DATASET EXCERPTS: Begin

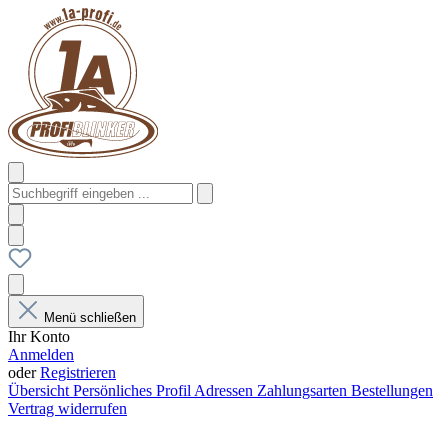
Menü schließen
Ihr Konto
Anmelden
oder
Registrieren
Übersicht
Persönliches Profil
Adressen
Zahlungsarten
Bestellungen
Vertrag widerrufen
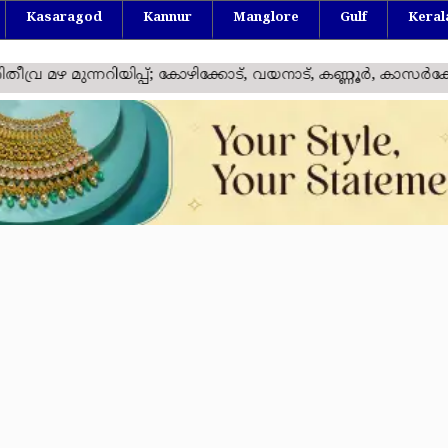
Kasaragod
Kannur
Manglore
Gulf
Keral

DATASET EXCERPTS: End
DATASET EXCERPTS: Begin

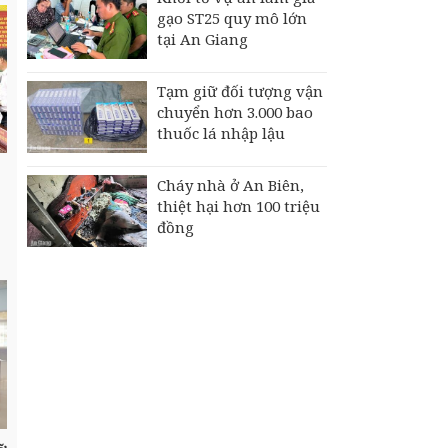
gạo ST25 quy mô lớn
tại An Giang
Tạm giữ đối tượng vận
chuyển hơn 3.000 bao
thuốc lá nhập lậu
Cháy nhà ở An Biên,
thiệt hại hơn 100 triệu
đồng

DATASET EXCERPTS: End

Put the lines of the records starting with the line that contains "Menü schließen" and going on through the line that contains "Vertrag widerrufen" into a numbered list, leaving out any blank lines.

RESULT OF THE EXERCISE.
1. Menü schließen
2. Ihr Konto
3. Anmelden
4. oder
5. Registrieren
6. Übersicht
7. Persönliches Profil
8. Adressen
9. Zahlungsarten
10. Bestellungen
11. Vertrag widerrufen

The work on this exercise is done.